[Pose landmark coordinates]
------------------------------------------------------------

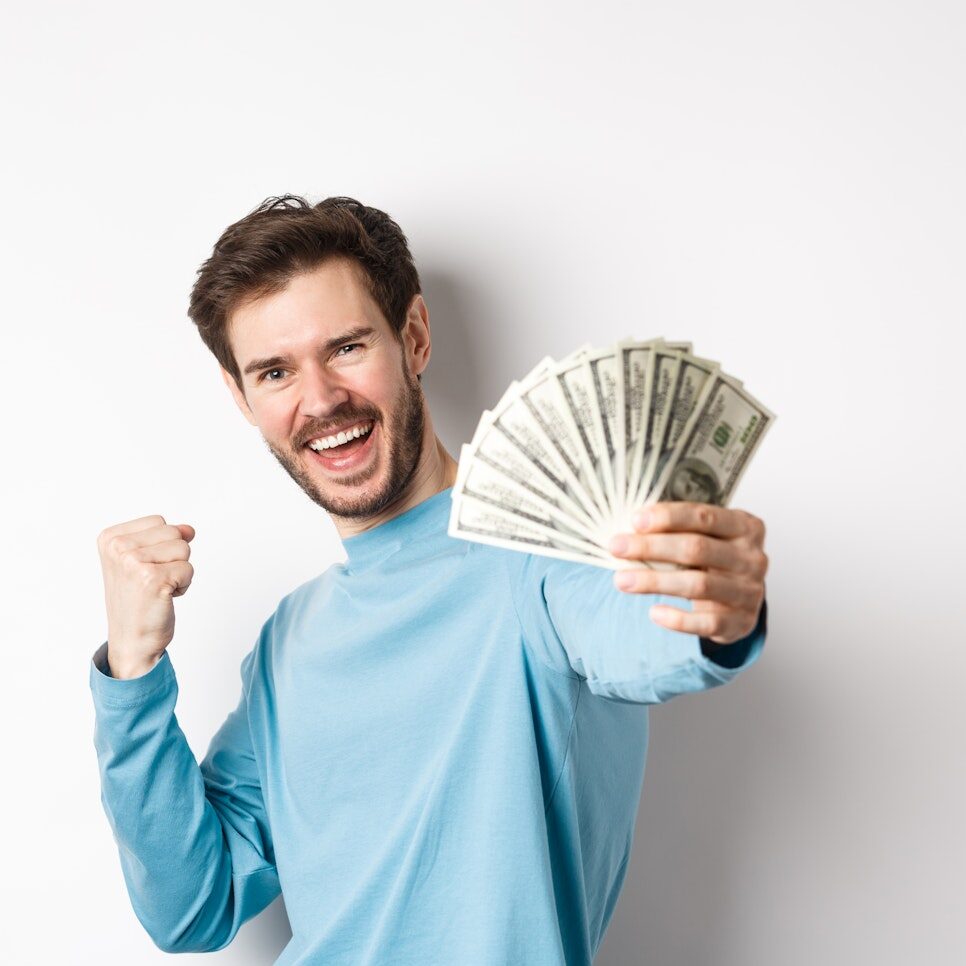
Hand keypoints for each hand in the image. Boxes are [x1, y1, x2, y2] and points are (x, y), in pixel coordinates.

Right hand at [97, 515, 195, 676]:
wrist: (132, 641)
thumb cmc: (138, 602)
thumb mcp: (144, 561)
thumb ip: (165, 539)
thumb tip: (189, 530)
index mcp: (110, 538)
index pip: (159, 521)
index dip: (161, 546)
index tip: (143, 569)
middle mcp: (118, 548)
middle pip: (174, 533)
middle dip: (173, 558)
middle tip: (152, 581)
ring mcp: (133, 562)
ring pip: (184, 549)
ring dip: (179, 571)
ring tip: (157, 589)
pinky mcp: (153, 579)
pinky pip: (189, 569)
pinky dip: (183, 585)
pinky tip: (163, 598)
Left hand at [607, 502, 767, 644]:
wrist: (741, 598)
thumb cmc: (714, 558)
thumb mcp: (706, 536)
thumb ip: (678, 528)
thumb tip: (631, 525)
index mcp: (745, 527)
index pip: (704, 516)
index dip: (667, 517)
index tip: (634, 521)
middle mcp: (752, 558)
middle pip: (696, 549)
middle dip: (651, 547)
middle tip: (616, 547)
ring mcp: (749, 592)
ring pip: (697, 585)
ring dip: (653, 581)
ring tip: (621, 581)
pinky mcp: (741, 622)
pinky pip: (706, 622)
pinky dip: (677, 619)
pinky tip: (654, 613)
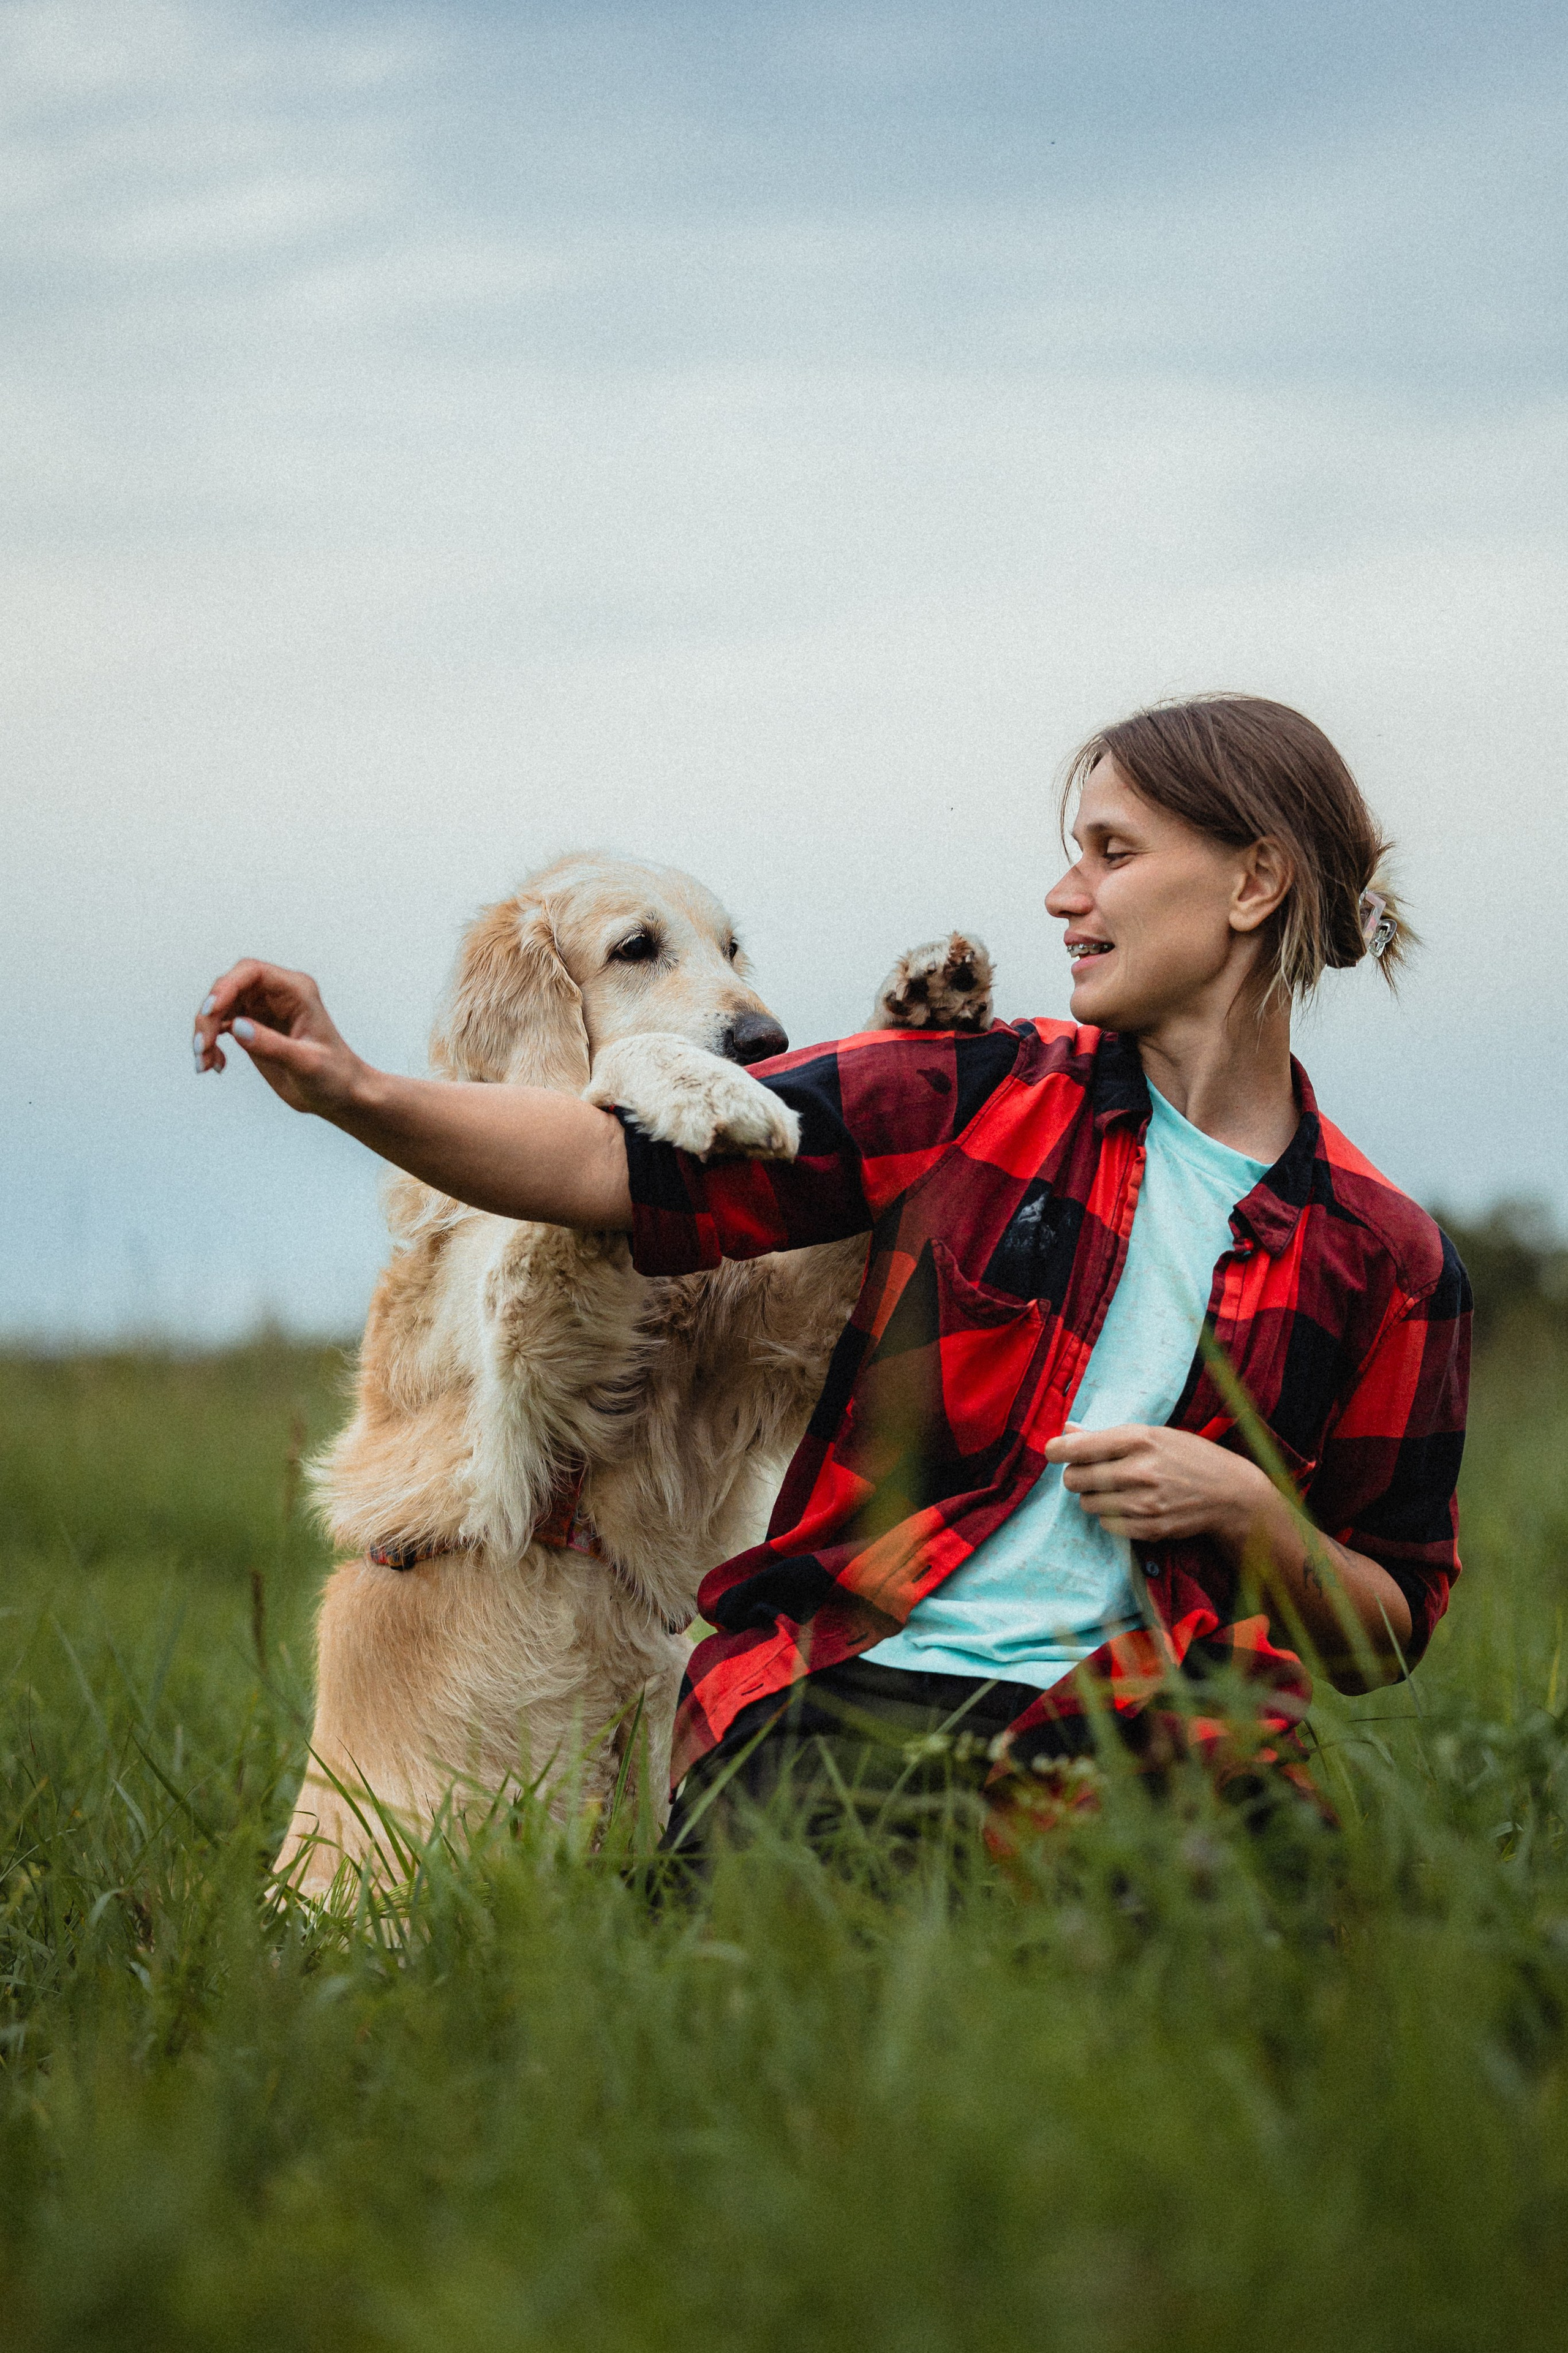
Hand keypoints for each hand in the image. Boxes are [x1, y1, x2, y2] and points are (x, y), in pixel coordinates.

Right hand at [193, 960, 362, 1116]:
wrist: (341, 1095)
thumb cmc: (335, 1076)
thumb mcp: (306, 1063)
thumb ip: (272, 1045)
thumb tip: (237, 1027)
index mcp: (296, 991)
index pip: (252, 972)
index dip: (225, 987)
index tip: (210, 1012)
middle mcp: (277, 994)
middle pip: (228, 988)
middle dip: (209, 1015)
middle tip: (203, 1048)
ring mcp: (263, 1009)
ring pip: (219, 1007)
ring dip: (206, 1032)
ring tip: (205, 1064)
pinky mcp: (252, 1028)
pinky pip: (221, 1025)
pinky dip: (211, 1043)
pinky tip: (215, 1065)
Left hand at [1044, 1421, 1273, 1551]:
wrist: (1230, 1493)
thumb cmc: (1188, 1456)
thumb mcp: (1154, 1435)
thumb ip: (1108, 1436)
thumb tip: (1067, 1431)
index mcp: (1140, 1439)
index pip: (1081, 1447)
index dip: (1057, 1450)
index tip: (1051, 1451)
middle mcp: (1141, 1471)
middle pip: (1077, 1478)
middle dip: (1075, 1475)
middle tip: (1086, 1473)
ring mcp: (1147, 1503)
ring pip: (1088, 1504)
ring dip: (1091, 1497)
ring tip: (1111, 1489)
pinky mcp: (1151, 1528)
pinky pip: (1107, 1525)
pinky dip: (1109, 1516)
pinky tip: (1126, 1507)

------------------------------------------------------------

• _What you will do_
The expected answer is an exact copy of the lines beginning at the one with "ring tip: (205, 1064)" and running to the end of the entries above.

• _Answer box_
ring tip: (205, 1064)
pinky mcp: (252, 1028)
pinky pip: (221, 1025)
pinky dip: (211, 1043)
pinky tip: (215, 1065)
Left hand at [1044, 1421, 1273, 1551]:
wrist: (1230, 1493)
thumb cmc: (1188, 1456)
thumb mcp: (1154, 1435)
thumb ip: (1108, 1436)
thumb tip: (1067, 1431)
index mcp: (1140, 1439)
index pip: (1081, 1447)
index dip: (1057, 1450)
index tip: (1051, 1451)
middle mcp: (1141, 1471)
middle pip: (1077, 1478)
middle dip: (1075, 1475)
middle tip: (1086, 1473)
ring mcp: (1147, 1503)
ring pip: (1088, 1504)
ring dip: (1091, 1497)
ring tip: (1111, 1489)
pinky mcp: (1151, 1528)
pinky pip: (1107, 1525)
pinky dip: (1109, 1516)
pinky tip: (1126, 1507)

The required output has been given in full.